The best part of using SSD's? You learn to make your backups religiously, because they will die and they will die fast. I have some very long-lived SSD's in production (SLC) but each one that I've had fail (I have a stack of about 20 on my workbench which may or may not go back for 'lifetime warranty' claims - do I really want replacements of crappy SSD's?) has gone from perfect to unreadable in minutes.
The main reason why SSDs fail is due to sudden power loss causing a massive corruption of the FTL tables. It's why some come with capacitors - so they can sync the on-media tables with what's in the RAM cache on sudden power loss. There are mitigation techniques that are possible as well that allow for sudden power down without losing data. In fact, the modern SSD is faster than the interface it's on, so compromising performance for data safety is doable.

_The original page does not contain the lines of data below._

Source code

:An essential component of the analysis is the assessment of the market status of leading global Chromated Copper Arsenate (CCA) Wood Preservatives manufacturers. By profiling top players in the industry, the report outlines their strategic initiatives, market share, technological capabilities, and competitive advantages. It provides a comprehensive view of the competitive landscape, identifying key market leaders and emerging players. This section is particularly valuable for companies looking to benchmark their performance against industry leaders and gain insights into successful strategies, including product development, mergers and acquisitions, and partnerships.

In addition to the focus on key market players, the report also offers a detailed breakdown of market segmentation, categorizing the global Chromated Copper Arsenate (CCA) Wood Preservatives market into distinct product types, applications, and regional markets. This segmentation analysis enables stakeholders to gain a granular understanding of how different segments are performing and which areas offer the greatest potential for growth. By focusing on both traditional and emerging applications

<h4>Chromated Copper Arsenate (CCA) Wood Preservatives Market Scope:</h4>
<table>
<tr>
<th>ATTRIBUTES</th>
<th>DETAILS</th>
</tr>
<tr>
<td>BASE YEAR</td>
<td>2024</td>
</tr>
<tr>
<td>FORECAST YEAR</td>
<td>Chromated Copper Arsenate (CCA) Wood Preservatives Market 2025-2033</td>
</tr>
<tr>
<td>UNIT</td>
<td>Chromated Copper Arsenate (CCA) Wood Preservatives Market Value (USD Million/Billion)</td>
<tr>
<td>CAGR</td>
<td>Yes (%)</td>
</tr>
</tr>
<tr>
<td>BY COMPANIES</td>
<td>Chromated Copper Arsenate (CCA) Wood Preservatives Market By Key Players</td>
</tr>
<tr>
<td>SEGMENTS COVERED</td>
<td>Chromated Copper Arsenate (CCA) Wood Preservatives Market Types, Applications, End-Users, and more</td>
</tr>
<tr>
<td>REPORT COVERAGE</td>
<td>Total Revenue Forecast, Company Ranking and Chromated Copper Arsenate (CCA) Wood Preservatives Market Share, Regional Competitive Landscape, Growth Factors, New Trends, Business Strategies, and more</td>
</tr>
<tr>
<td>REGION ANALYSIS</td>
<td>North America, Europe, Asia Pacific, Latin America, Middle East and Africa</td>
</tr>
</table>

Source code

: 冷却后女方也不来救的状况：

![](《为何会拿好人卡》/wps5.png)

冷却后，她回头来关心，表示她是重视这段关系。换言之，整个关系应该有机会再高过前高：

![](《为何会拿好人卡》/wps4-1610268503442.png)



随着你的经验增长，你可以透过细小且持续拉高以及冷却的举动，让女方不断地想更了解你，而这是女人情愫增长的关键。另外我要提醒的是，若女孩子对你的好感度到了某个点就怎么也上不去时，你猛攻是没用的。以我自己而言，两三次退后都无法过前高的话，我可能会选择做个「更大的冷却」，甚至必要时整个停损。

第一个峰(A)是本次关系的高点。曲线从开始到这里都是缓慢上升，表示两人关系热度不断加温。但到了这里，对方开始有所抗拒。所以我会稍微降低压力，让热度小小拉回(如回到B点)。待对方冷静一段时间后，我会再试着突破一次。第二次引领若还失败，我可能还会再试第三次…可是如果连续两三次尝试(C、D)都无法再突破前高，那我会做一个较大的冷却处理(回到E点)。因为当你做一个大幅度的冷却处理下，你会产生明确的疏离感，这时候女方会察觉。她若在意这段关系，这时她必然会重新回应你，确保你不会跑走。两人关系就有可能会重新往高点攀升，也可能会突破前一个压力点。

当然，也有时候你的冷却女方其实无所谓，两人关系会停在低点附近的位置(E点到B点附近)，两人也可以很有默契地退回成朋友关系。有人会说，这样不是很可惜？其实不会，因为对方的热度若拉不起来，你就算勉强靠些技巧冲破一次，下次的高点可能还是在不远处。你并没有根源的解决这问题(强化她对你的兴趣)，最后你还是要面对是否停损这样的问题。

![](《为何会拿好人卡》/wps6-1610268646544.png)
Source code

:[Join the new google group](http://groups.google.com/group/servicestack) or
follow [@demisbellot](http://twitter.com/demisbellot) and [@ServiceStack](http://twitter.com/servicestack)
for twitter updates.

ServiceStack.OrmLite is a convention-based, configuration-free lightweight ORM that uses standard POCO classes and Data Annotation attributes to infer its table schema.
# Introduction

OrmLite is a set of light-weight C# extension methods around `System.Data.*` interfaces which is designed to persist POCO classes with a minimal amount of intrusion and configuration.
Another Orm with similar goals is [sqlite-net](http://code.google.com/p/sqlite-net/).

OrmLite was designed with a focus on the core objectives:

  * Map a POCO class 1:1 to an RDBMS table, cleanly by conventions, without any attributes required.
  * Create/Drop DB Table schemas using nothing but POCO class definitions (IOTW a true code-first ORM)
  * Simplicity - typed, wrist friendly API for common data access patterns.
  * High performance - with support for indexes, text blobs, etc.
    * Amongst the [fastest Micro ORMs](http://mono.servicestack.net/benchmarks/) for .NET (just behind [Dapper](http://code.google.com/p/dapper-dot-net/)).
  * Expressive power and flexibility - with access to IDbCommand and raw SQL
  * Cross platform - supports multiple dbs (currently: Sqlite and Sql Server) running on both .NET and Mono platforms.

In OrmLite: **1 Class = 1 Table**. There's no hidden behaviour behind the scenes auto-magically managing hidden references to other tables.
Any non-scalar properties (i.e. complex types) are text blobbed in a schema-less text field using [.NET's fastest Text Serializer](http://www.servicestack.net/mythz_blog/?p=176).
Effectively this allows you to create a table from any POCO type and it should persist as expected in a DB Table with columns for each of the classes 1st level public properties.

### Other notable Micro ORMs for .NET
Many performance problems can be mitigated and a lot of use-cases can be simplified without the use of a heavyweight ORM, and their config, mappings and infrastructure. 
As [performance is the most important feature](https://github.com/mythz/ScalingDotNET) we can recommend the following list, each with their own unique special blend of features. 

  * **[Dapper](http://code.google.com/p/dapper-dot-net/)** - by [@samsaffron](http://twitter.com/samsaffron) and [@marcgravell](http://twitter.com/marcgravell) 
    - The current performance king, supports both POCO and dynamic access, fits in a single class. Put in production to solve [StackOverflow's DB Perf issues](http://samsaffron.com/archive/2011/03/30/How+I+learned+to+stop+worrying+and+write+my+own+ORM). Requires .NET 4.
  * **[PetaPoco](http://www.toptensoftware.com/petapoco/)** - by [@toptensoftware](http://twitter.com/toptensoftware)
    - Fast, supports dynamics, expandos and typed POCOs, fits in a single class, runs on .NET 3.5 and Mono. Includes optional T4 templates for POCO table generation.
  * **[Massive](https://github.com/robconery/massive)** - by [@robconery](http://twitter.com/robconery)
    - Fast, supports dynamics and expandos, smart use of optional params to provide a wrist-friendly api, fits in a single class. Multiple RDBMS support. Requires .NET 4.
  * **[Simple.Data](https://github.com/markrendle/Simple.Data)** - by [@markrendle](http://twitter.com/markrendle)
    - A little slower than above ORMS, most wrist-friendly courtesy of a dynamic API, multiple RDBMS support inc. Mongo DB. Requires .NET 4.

After all, once you're around 500MB/sec, you can't go faster. If the flat out rate is 750MB/sec, no one will see it, so give up 33% of that speed for data safety so you'll still see 500MB/sec at the interface.
As for your pile of dead drives - chances are a good chunk o them, if they've still got life in them, can be used. Their tables are corrupt, so you should try a ATA Secure Erase (in anything but a Lenovo system - go figure, but Lenovos do strange things). We've used it to recover an SSD in a dropped laptop that shattered to a million bits (which was on and doing stuff).
Most good SSDs respond to typical power down commands as a request to sync data - i.e., when a hard disk is issued the spindown command prior to system turn off, it syncs the cache to the platters, parks the heads, and shuts down. Doing so is far safer on the hard drive than a straight power down (less mechanical wear - a sudden powerdown switches all the platter spinning energy into the voice coils, which flings the heads to the parking area violently. It's why a soft spindown rating on a hard disk may be 50,000+ load/unload cycles, while a emergency spindown is only 10,000 or less).
Likewise, smart SSDs do the same thing - they see a spindown command and use it as an opportunity to sync the tables to media, and then report to the host that they're ready to be turned off.
We used the hdparm method of sending the ATA Secure Erase command to the drive, it works, takes about 5 minutes and recovers and SSD to the condition it was in before failure. The only thing is that previous wear doesn't reset (of course), but the drive is still as reliable as it was brand new - just because the tables were corrupted once doesn't impact a thing after a secure erase - it's basically used to recreate brand new tables.